EXERCISE DETAILS:
Reproduce, character for character, the stretch of the records from their very beginning through the line containing "Daedalus?* **--->** [TG Discussion](https://t.me/Cardano/769846)".

+++ SUPPLIED RECORDS

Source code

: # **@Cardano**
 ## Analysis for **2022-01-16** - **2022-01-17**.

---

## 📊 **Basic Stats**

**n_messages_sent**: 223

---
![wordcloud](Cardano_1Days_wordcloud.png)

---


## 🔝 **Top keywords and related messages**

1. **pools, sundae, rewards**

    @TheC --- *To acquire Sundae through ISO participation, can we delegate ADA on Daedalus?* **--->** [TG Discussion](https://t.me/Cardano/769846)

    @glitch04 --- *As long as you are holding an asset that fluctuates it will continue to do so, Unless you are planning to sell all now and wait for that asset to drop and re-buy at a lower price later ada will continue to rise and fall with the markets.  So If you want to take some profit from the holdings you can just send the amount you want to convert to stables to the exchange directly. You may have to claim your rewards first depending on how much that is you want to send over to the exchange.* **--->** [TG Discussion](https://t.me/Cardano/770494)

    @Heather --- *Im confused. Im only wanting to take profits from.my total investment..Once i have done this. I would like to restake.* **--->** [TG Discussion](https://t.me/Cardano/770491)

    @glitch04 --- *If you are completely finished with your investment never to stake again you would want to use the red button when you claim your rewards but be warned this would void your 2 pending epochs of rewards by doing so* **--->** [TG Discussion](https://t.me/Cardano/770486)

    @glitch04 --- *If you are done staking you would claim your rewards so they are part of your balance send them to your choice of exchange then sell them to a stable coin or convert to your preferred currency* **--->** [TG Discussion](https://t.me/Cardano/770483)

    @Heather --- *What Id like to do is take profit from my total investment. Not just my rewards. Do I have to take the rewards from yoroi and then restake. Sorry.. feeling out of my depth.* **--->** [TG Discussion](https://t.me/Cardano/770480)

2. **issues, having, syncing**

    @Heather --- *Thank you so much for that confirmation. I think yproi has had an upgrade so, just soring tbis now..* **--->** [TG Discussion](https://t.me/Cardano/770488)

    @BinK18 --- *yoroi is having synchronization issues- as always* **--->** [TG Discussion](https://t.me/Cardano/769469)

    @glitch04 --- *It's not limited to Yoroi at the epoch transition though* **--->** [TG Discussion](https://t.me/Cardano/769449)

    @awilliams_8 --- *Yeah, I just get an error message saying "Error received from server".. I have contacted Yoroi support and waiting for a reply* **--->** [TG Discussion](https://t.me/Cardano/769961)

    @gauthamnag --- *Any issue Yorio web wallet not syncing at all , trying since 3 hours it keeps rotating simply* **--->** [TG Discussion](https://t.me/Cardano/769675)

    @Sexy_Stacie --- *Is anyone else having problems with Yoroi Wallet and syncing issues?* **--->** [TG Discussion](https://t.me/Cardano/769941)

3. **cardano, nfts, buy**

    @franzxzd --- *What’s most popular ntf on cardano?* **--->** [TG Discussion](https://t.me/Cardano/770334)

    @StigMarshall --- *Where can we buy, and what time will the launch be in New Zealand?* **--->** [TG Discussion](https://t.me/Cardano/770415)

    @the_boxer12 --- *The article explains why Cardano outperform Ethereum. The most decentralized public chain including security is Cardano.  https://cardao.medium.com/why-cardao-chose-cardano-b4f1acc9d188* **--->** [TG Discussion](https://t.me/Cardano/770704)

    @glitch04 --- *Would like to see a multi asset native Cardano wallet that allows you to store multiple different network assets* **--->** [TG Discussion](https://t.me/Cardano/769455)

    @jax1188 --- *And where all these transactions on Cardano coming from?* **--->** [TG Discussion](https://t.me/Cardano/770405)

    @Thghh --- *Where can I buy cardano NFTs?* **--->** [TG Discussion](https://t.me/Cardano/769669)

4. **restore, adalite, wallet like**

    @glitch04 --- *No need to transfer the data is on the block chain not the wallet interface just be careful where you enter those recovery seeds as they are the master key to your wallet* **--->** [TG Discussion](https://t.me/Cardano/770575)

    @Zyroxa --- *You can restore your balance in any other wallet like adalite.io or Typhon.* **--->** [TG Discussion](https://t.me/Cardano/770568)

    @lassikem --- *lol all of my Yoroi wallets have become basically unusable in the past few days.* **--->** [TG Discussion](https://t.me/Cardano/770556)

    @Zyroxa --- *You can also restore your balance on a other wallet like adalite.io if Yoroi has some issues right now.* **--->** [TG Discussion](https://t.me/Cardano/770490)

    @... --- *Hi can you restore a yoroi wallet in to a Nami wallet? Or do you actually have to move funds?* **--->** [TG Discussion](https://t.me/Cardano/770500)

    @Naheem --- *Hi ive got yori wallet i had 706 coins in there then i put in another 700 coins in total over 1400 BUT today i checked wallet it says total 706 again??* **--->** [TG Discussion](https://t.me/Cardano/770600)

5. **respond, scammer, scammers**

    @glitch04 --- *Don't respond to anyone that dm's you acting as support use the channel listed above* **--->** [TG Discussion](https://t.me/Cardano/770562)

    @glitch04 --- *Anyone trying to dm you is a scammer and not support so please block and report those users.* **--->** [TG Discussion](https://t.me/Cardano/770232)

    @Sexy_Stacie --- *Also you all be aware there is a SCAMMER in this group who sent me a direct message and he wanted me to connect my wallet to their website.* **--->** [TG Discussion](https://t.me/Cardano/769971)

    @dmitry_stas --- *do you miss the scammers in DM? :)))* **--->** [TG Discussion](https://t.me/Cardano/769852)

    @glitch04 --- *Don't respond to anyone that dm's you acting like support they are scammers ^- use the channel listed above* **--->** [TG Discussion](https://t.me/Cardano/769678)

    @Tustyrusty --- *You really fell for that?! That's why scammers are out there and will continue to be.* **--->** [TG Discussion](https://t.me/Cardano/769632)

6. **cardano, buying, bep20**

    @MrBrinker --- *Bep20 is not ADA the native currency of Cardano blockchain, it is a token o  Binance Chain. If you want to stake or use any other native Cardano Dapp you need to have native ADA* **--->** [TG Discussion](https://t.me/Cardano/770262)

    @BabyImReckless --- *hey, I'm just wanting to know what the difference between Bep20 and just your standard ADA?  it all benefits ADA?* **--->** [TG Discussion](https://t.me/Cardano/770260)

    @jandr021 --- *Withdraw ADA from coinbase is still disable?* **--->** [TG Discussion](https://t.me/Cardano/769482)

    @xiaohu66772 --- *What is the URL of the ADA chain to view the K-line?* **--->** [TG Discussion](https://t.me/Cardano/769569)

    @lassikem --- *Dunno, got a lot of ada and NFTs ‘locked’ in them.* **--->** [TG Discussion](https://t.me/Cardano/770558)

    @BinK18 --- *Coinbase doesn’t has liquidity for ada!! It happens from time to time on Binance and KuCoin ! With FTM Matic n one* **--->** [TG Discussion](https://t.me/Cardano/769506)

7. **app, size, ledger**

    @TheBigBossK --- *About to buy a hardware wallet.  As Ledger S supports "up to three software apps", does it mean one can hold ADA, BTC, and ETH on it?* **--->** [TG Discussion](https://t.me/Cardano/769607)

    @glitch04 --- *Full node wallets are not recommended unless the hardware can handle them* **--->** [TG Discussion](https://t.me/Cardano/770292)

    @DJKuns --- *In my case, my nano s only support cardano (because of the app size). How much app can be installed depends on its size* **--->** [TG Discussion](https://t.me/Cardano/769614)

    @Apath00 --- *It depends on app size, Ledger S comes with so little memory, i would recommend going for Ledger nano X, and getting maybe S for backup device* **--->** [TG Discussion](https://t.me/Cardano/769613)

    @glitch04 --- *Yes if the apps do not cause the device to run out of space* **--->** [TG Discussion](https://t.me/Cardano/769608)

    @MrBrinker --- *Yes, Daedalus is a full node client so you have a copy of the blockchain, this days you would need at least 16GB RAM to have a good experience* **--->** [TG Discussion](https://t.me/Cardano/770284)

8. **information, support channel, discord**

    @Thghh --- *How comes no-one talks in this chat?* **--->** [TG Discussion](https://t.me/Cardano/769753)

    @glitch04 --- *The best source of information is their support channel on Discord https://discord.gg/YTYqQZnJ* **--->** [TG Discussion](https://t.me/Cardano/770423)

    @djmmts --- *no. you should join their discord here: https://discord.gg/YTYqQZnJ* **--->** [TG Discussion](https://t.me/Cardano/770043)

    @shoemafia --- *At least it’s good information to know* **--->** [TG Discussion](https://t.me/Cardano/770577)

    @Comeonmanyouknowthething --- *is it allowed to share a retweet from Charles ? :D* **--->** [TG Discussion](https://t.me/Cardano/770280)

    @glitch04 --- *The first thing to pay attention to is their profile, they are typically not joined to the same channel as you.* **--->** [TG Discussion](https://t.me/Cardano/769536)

++++++

YOUR SOLUTION:
Source code

: # **@Cardano**
 ## Analysis for **2022-01-16** - **2022-01-17**.

---

## 📊 **Basic Stats**

**n_messages_sent**: 223

---
![wordcloud](Cardano_1Days_wordcloud.png)

---


## 🔝 **Top keywords and related messages**

1. **pools, sundae, rewards**

    @TheC --- *To acquire Sundae through ISO participation, can we delegate ADA on Daedalus?* **--->** [TG Discussion](https://t.me/Cardano/769846)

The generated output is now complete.